Record numbers earning six figures mean more will be hit with the 60% marginal tax rate.
Two million UK taxpayers are at risk of falling into a 60% tax trap this year unless they take action to avoid it. HMRC figures obtained by wealth manager Rathbones show the tax burden poised to increase for 2.06 million people whom the taxman estimates will earn above £100,000 in the 2026-27 tax year.
Record numbers earning six figures mean more will be hit with the 60% marginal tax rate. The figures obtained by Rathbones via a Freedom of Information request show the number of UK workers earning six-figure salaries is set to surpass two million for the first time. This would mean more employees being pulled into the £100,000 tax trap.

A record 2.06 million people will earn a six-figure salary this tax year according to HMRC (Image: Getty)
HMRC‘s estimate that 2.06 million taxpayers will earn above £100,000 in the 2026-27 tax year represents a 5.7% increase (112,000 people) on the current tax year’s estimate of 1.95 million. This is up from 1.218 million in 2021/22.
The rise comes against the backdrop of a growing tax burden caused by frozen income tax thresholds – recently extended to April 2031.
These are pulling more earners into higher tax bands as wages increase over time, exposing thousands to punishing marginal rates and the loss of key benefits such as childcare support
Increasing pressure on those earning £100,000 has given rise to the moniker HENRYs, which stands for high earner, not rich yet.
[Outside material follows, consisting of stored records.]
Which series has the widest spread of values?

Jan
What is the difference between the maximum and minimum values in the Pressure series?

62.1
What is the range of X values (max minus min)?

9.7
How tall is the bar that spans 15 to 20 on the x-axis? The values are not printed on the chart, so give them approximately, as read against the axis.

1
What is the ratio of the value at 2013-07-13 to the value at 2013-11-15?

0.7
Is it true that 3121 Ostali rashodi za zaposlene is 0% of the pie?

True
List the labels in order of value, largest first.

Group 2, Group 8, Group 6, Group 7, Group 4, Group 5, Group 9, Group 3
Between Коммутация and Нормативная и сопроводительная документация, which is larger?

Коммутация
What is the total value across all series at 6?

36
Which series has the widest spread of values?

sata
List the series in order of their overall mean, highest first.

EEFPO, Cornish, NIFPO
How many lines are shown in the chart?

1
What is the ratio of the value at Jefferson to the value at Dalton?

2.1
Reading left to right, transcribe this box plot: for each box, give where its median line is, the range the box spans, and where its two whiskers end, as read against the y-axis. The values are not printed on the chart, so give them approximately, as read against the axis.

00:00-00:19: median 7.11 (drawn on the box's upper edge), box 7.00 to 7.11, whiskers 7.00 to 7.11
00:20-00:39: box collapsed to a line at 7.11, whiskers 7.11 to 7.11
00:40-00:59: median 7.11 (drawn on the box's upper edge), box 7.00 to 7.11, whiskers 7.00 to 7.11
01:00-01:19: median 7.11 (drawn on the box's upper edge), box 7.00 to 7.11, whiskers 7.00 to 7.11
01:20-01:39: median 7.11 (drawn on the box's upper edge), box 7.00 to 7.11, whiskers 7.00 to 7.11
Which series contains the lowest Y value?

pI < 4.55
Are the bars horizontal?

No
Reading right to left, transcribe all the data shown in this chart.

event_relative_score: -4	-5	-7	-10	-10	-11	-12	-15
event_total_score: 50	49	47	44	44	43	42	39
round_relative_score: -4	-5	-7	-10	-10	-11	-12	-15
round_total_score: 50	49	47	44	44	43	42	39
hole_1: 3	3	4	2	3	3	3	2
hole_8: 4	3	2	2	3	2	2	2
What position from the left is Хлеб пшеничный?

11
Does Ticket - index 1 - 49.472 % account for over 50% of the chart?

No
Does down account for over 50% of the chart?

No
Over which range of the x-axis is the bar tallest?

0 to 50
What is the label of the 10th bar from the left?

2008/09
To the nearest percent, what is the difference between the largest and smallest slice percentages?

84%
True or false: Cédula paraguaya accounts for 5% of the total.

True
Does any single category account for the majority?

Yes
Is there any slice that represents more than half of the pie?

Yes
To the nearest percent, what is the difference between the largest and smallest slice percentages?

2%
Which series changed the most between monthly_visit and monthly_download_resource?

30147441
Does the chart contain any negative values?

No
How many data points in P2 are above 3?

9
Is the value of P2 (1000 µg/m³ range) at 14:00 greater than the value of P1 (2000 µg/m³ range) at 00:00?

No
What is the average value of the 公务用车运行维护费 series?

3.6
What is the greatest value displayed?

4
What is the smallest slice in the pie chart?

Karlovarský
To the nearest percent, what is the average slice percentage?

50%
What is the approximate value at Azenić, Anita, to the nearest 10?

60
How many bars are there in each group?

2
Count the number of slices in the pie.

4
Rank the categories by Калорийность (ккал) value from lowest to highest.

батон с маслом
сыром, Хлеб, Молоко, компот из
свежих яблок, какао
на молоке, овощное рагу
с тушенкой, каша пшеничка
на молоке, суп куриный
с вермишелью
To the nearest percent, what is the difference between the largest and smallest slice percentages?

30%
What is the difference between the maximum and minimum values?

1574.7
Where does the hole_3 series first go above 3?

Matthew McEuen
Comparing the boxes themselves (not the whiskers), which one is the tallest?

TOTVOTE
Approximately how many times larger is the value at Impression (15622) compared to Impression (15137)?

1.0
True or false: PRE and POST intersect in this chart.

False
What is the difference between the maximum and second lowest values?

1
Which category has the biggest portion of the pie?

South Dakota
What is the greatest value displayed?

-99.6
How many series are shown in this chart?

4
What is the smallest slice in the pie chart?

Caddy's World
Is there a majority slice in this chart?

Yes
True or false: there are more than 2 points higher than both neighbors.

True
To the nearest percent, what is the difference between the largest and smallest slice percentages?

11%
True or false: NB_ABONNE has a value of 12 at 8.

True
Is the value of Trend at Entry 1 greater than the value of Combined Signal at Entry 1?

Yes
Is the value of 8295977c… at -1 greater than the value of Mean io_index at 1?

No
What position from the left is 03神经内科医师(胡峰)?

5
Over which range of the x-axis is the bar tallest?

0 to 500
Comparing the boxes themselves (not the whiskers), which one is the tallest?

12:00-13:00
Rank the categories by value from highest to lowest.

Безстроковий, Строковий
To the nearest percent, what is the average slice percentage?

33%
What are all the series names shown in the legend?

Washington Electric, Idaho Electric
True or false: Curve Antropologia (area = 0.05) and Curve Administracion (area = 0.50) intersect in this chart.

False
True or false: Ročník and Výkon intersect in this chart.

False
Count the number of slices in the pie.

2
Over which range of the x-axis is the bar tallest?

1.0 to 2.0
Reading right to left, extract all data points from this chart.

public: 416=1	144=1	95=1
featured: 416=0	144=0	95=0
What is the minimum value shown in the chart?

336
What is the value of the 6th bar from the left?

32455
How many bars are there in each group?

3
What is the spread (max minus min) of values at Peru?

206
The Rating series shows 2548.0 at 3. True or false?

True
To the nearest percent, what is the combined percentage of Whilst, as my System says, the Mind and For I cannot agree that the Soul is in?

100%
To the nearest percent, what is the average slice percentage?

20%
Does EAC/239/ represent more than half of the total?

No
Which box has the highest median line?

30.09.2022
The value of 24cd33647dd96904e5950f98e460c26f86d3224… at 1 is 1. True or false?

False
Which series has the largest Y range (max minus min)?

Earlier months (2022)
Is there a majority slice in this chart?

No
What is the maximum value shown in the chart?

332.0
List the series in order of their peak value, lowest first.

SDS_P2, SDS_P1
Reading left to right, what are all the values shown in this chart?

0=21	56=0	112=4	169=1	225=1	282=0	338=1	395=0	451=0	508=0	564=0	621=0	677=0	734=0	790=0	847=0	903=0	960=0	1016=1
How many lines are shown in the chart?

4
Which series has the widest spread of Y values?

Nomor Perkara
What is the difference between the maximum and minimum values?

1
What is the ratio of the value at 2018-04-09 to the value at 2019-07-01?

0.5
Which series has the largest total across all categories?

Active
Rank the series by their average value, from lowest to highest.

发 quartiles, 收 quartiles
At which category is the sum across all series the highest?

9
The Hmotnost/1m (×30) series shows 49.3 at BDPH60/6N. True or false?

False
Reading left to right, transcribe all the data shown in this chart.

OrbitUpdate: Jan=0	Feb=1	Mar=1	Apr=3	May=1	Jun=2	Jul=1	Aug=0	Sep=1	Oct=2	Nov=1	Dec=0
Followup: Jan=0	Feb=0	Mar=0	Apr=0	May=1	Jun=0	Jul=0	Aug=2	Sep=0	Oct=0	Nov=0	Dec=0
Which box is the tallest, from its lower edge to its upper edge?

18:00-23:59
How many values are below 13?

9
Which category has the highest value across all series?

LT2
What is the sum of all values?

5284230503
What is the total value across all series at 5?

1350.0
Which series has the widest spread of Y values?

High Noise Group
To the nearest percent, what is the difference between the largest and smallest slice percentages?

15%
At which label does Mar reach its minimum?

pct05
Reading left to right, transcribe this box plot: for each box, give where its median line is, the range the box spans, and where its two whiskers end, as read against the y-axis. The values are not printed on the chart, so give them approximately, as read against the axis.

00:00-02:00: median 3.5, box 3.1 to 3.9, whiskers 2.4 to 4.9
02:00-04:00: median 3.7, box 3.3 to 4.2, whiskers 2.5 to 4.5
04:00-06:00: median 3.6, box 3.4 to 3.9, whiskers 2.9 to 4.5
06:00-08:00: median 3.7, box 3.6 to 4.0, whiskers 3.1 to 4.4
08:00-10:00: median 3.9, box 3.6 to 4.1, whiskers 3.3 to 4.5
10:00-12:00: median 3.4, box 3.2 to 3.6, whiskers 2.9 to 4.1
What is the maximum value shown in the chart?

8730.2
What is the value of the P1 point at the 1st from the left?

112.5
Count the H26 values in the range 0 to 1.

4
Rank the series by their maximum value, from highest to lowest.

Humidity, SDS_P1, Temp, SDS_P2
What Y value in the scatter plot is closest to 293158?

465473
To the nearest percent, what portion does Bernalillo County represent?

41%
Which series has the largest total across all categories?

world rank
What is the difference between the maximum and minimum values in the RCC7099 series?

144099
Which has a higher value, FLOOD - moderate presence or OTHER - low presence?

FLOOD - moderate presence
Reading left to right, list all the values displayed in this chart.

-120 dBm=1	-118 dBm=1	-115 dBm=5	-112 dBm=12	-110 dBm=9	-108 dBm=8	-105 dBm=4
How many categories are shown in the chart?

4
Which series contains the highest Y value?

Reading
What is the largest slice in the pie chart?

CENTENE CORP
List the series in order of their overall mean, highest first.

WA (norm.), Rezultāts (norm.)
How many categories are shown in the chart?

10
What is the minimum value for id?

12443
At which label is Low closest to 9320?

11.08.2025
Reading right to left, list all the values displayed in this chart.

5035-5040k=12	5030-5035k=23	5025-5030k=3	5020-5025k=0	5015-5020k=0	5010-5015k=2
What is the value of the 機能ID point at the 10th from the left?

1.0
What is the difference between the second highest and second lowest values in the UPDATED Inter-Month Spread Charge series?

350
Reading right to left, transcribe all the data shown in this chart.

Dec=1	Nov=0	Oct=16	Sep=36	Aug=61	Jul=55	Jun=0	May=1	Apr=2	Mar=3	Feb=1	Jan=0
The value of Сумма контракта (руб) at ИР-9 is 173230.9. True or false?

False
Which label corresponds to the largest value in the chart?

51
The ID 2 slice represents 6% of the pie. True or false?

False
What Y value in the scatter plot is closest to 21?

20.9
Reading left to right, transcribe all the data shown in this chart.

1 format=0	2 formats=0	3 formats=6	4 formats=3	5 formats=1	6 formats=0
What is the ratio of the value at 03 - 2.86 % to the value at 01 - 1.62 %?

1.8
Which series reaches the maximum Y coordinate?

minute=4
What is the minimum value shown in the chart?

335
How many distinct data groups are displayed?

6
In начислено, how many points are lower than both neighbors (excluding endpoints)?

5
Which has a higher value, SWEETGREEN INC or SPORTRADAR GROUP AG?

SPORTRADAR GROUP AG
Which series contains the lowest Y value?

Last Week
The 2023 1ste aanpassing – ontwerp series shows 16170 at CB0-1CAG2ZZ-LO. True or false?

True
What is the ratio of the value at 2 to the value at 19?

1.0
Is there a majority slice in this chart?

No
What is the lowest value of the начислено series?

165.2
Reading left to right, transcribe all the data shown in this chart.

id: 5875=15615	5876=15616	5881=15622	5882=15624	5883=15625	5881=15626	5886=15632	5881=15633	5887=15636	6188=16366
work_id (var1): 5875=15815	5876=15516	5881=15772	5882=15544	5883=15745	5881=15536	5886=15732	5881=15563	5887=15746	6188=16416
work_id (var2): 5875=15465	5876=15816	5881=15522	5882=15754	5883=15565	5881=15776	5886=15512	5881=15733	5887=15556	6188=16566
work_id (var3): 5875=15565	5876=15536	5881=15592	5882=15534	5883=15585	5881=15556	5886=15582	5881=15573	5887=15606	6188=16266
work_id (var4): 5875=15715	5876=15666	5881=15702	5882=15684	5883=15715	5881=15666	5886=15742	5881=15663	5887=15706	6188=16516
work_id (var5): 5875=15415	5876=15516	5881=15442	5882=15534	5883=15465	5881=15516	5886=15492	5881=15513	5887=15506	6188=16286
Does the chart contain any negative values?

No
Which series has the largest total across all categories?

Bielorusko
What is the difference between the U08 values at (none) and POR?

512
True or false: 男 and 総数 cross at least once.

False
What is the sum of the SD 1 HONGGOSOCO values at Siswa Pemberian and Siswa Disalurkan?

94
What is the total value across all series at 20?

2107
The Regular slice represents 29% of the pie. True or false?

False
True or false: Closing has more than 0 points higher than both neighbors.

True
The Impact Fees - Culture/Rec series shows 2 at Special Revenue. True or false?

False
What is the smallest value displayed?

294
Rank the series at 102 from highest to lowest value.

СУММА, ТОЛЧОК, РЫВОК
The term is used for those who feel the cost-of-living squeeze despite earning good salaries.
Olly Cheng, Senior Financial Planning Director at Rathbones, said: “Earning £100,000 once felt like financial freedom, but today it often comes with a hidden tax sting.
“Frozen thresholds are inflating tax bills, dragging more people into higher bands, while inflation erodes the real value of earnings.
“This has created a generation of HENRYs where those on strong salaries struggle to build wealth because of the double hit of a growing tax burden and the corrosive effect of inflation.”
Mr Cheng said fiscal drag has become one of the most damaging factors affecting the cost of living.
Crossing £100,000 triggers the tapering of the personal allowance, creating an effective marginal tax rate of 60% (around 62% when National Insurance is included) between £100,000 and £125,140.
Since thresholds were frozen in 2021, the number of £100,000+ earners is expected to rise by 69% by April 2027, pulling thousands into the 60% marginal tax zone.
Mr Cheng recommended three ways of beating the £100,000 tax trap: private pension contributions and salary sacrifice, gifts to charity and share loss relief.
He explained: “One of the simplest ways to avoid or limit the impact of the 60% income tax trap is to pay more into your pension.
“Doing so via salary sacrifice not only saves on income tax but also National Insurance for both employee and employer, making it a more tax-efficient way to boost pension savings compared to personal contributions.
“However, not every workplace offers salary sacrifice, so personal pension contributions remain a valuable option. And with the £2,000 salary sacrifice cap set to take effect from April 2029, more people will rely on private pensions to manage their tax position and boost retirement savings.”
Mr Cheng said donating to charity not only supports good causes but can also help reduce your annual tax bill.
He explained that Gift Aid contributions lower your adjusted net income, as pension payments also do. The expert said if your workplace allows it, you can also use salary sacrifice to make charitable contributions or exchange part of your salary for non-cash benefits.
These might include private medical insurance, which further reduces your adjusted net income. National Insurance savings apply here too, according to Mr Cheng.
On share loss relief, he said: “If you subscribed for qualifying shares – such as those in an Enterprise Investment Scheme (EIS) or Seed Enterprise Investment Scheme (SEIS) company – and they fall in value, you can elect to offset the loss against your income rather than capital gains.
“This means the loss reduces your taxable income at your marginal rate, which for higher earners can potentially save a significant amount in tax.”